Task material:
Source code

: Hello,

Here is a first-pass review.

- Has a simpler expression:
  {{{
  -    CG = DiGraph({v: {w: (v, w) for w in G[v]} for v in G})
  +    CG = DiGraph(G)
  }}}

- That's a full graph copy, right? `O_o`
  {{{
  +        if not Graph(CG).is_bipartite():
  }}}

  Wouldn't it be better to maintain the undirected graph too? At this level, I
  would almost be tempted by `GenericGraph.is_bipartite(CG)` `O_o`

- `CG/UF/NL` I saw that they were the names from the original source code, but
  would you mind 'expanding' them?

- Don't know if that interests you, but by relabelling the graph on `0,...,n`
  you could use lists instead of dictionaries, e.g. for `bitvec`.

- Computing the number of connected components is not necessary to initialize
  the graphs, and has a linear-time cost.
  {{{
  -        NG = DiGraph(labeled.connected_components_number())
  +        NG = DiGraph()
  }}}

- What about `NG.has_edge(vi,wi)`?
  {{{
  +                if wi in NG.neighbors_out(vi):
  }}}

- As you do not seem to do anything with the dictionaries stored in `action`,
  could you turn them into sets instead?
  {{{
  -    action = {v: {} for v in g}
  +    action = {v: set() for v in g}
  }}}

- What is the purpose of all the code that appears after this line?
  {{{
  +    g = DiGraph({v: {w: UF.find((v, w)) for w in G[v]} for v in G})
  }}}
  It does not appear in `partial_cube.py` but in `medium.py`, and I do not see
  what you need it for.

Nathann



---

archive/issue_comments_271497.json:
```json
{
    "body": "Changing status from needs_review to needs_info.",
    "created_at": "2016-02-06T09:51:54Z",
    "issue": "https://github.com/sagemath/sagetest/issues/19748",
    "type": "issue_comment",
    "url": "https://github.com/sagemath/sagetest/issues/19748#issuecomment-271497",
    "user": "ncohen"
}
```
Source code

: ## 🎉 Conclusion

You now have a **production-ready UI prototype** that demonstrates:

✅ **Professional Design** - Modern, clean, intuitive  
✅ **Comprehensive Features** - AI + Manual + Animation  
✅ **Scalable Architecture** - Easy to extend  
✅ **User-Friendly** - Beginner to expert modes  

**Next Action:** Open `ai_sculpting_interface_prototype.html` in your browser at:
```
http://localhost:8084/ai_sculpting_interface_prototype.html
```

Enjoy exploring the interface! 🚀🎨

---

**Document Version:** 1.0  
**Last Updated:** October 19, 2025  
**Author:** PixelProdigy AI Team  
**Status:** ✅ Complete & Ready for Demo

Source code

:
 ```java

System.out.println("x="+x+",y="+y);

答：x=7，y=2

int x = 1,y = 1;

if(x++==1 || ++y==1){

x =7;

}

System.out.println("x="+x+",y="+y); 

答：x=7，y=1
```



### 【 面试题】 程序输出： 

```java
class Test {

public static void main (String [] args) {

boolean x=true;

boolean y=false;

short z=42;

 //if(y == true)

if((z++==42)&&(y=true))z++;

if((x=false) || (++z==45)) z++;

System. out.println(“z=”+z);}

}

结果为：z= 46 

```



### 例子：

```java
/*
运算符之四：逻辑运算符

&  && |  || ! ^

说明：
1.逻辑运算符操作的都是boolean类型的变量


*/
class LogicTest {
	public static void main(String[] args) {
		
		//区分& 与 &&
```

Assigned task: Select every line in the material above where the string "args" occurs, and copy it.

Result for this exercise:
public static void main (String [] args) {
	public static void main(String[] args) {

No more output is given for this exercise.